Cough Suppressant Tames Type 2 Diabetes

Medicinal Chemistry: Ingredient in over-the-counter medicine blocks receptor on insulin-producing pancreatic cells

by Elizabeth K. Wilson
March 19, 2015 | A version of this story appeared in Volume 93, Issue 12

Laser scanning microscopy images of human islet cells.
Credit: Alena Welters, Institute of Metabolic Physiology, Heinrich-Heine-U Düsseldorf/Nature Medicine
When treated only with cytokines (left), islet cells from a human with type 2 diabetes die (red). When additionally treated with a metabolite of dextromethorphan (right), more islet cells survive.

A new study suggests that the over-the-counter cough suppressant dextromethorphan and compounds like it could boost the effectiveness of current treatments for type 2 diabetes (Nat. Med. 2015, DOI:10.1038/nm.3822).

These molecules block glutamate receptors—otherwise known as NMDA receptors—typically found on nerve cells, where they’re involved in numerous functions, including nervous system development and cognition. The receptors also exist in pancreatic cell clusters known as islets. But NMDA receptors’ function there has remained mysterious.

Type 2 diabetes, a condition characterized by glucose intolerance and inadequate insulin production, affects millions of adults.
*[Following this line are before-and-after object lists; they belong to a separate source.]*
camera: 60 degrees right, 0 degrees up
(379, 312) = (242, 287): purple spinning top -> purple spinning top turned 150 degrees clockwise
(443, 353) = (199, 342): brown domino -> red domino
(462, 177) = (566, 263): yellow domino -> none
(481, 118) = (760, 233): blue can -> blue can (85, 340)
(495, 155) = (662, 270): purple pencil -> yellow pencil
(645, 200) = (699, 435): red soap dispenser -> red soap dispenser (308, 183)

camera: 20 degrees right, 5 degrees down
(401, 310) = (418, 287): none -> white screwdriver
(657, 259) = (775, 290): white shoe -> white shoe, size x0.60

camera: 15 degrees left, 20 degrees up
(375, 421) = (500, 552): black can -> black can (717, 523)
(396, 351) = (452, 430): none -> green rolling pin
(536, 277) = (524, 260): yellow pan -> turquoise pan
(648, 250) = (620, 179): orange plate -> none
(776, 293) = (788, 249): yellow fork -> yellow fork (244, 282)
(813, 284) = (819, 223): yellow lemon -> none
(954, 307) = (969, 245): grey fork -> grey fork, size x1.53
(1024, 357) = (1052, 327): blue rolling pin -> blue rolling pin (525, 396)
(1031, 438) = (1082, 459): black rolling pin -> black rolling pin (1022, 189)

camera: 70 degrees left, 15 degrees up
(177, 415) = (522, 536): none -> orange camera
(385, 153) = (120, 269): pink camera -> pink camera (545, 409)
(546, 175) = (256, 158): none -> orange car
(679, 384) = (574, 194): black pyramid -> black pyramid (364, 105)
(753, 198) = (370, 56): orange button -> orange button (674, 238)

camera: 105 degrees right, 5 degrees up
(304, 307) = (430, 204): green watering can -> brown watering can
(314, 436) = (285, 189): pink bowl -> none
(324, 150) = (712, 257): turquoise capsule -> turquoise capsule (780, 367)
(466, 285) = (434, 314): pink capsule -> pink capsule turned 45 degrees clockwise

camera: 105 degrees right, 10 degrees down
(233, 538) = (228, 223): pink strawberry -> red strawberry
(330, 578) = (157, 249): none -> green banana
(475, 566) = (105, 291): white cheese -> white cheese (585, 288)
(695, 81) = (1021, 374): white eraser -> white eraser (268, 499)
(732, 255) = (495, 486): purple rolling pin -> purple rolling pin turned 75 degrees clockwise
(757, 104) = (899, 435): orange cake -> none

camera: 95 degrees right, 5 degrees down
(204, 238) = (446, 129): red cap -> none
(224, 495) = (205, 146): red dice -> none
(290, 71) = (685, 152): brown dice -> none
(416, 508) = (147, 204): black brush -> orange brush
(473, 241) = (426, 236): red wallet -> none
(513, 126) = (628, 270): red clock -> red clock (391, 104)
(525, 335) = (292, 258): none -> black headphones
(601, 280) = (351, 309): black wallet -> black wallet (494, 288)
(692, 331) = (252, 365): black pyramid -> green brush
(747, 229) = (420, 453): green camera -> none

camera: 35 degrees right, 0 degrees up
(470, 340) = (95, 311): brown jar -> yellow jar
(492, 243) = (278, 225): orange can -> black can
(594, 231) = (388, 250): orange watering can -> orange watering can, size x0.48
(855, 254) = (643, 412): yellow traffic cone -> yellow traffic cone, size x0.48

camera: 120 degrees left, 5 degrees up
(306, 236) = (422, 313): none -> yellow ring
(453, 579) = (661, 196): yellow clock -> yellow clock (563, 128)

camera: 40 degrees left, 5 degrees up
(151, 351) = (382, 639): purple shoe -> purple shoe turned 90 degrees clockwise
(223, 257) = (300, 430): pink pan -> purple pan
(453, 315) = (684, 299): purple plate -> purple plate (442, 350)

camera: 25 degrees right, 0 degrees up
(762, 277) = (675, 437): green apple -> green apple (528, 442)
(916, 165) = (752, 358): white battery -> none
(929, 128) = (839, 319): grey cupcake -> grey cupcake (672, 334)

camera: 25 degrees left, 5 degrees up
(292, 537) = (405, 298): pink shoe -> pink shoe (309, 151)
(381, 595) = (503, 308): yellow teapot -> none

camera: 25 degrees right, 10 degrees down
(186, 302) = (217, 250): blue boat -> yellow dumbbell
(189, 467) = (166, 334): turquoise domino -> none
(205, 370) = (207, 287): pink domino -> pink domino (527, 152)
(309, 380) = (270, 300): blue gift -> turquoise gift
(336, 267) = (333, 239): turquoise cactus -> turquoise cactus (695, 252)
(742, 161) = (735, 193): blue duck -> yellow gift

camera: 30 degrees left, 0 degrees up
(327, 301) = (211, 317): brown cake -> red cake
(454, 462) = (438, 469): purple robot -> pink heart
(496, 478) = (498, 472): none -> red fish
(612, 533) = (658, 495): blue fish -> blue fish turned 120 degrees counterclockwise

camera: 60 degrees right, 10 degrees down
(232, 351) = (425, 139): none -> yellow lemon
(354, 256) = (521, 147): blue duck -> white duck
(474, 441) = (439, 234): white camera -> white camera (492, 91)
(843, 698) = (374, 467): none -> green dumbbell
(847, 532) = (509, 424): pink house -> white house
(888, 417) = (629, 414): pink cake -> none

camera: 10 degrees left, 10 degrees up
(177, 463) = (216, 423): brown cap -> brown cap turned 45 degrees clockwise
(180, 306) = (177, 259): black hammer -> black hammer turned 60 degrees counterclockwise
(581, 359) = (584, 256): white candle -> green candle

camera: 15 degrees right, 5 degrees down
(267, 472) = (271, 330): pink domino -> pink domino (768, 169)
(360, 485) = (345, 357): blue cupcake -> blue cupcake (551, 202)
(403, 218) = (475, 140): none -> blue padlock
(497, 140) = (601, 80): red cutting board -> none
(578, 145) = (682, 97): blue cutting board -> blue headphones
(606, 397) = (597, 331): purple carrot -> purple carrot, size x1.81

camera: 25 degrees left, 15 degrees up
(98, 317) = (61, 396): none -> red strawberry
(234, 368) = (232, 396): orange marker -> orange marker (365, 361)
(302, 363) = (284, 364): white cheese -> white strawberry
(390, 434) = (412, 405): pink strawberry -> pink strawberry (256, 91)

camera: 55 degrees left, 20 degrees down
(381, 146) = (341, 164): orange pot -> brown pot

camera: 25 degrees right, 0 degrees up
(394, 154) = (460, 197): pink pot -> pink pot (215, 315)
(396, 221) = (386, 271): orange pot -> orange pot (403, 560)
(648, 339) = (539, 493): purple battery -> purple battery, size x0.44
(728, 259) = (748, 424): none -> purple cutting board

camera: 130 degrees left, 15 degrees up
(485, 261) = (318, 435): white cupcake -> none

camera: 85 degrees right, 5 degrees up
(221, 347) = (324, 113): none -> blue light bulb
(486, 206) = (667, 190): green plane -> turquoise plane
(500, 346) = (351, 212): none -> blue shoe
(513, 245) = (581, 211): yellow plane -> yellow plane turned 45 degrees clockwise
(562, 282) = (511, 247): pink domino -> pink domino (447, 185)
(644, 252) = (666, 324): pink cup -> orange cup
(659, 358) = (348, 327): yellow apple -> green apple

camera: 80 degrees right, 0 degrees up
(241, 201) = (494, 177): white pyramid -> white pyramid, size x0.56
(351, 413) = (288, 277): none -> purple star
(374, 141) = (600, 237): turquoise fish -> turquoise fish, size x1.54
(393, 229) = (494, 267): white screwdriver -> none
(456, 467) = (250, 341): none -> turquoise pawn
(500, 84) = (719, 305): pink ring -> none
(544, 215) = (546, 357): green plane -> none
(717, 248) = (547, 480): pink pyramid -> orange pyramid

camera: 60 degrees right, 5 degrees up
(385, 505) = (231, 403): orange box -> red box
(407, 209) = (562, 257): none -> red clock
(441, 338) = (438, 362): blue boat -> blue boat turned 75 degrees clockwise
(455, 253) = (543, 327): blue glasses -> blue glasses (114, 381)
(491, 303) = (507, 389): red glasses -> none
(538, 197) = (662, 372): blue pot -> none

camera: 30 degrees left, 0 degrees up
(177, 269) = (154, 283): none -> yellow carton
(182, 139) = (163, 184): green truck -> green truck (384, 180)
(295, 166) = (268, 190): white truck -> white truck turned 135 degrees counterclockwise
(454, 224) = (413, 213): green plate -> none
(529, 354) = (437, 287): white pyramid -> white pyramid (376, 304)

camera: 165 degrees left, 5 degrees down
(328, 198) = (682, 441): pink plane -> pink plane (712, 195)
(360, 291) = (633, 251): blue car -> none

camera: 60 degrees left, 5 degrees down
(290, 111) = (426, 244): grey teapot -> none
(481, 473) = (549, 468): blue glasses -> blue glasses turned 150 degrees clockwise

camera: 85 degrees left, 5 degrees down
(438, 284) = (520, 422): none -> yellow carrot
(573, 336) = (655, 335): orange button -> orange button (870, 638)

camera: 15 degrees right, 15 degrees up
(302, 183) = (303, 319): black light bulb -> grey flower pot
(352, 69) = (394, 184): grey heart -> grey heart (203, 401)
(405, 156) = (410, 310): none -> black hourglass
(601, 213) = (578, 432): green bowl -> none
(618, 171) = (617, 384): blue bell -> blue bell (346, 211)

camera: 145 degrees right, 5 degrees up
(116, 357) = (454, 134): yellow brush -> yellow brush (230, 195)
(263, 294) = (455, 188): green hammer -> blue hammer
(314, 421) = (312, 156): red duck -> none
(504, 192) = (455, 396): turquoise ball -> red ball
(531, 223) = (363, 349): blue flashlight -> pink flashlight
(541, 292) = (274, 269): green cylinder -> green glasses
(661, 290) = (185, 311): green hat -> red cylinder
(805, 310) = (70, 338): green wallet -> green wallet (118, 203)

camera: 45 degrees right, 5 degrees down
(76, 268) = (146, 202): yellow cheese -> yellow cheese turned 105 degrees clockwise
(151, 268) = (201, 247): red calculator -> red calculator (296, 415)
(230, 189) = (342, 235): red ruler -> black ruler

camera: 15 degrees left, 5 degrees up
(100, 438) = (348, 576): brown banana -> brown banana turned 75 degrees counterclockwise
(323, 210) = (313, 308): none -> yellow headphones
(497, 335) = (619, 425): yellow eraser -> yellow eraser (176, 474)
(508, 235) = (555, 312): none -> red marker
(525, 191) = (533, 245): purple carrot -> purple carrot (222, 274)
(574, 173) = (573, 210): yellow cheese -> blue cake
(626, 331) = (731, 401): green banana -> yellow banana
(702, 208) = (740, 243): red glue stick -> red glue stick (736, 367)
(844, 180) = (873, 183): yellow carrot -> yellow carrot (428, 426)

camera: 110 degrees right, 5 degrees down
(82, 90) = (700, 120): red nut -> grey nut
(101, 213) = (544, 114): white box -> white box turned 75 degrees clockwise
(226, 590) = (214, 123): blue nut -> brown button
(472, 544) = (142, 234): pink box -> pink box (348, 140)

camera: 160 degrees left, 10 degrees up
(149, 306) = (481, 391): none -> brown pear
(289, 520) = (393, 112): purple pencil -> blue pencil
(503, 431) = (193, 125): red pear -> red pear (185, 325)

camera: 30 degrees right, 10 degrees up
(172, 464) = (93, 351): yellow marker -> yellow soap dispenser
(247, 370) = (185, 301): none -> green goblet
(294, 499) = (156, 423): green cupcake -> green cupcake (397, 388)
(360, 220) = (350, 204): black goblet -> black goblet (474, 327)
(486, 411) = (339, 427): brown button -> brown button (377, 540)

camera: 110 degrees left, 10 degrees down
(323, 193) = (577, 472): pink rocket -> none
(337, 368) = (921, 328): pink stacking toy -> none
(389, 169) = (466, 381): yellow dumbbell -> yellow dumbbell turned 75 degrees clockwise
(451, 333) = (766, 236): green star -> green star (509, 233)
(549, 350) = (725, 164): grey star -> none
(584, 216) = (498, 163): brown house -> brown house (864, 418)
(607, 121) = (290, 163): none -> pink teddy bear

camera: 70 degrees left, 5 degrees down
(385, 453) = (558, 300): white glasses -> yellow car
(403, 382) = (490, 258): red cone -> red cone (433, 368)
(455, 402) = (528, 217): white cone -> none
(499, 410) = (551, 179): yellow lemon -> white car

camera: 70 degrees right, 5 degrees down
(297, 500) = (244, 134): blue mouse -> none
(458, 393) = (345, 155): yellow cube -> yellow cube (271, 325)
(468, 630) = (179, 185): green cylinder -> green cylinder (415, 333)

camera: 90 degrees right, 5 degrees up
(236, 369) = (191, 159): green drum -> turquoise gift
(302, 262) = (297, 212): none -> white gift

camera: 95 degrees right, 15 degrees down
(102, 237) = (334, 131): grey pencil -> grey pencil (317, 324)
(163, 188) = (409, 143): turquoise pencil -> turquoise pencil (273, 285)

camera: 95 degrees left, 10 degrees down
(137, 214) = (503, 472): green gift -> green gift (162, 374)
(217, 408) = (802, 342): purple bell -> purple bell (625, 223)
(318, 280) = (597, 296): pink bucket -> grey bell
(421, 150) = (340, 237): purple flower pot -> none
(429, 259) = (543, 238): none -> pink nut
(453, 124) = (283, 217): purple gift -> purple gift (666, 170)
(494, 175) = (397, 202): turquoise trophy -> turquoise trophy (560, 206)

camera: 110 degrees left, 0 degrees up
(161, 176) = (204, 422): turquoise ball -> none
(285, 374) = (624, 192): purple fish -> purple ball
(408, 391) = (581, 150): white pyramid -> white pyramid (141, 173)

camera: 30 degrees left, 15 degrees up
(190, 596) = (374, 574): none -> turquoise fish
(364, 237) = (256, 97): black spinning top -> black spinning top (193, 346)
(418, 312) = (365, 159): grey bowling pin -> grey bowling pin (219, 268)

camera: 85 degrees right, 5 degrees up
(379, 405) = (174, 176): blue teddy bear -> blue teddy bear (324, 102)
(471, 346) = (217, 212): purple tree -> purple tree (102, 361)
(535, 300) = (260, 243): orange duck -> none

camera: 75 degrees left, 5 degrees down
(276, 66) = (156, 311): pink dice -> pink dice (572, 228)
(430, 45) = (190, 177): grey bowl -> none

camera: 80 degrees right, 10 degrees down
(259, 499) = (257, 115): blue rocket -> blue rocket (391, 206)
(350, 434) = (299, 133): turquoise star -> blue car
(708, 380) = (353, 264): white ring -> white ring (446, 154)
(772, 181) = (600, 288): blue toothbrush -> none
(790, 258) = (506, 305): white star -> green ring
Various drugs can treat the disease, but they can cause hypoglycemia and other problems, and they don’t halt progressive damage of islet cells.

Now, an international team led by Eckhard Lammert, a professor at Heinrich Heine University and the German Diabetes Center, both in Düsseldorf, Germany, has discovered a significant link between NMDA receptors and islet cell function.

The group exposed cultures of islet cells from both mice and humans with type 2 diabetes to small signaling proteins called cytokines, causing islet cell damage and death. But when the islets were also treated with a metabolite of dextromethorphan—also an NMDA receptor blocker—many more islet cells survived.

Lammert’s team also found that long-term treatment with dextromethorphan helped control blood glucose concentrations in mice engineered to develop type 2 diabetes.

Finally, the group conducted a human clinical trial of 20 patients. Those who took dextromethorphan showed improved glucose tolerance and enhanced glucose-stimulated blood insulin concentrations.

Patrik Rorsman, a professor at Oxford Centre for Diabetes, Endocrinology & Metabolism, calls the work “newsworthy and noteworthy” and says the NMDA receptor-diabetes connection is “an interesting and unexpected mechanism.”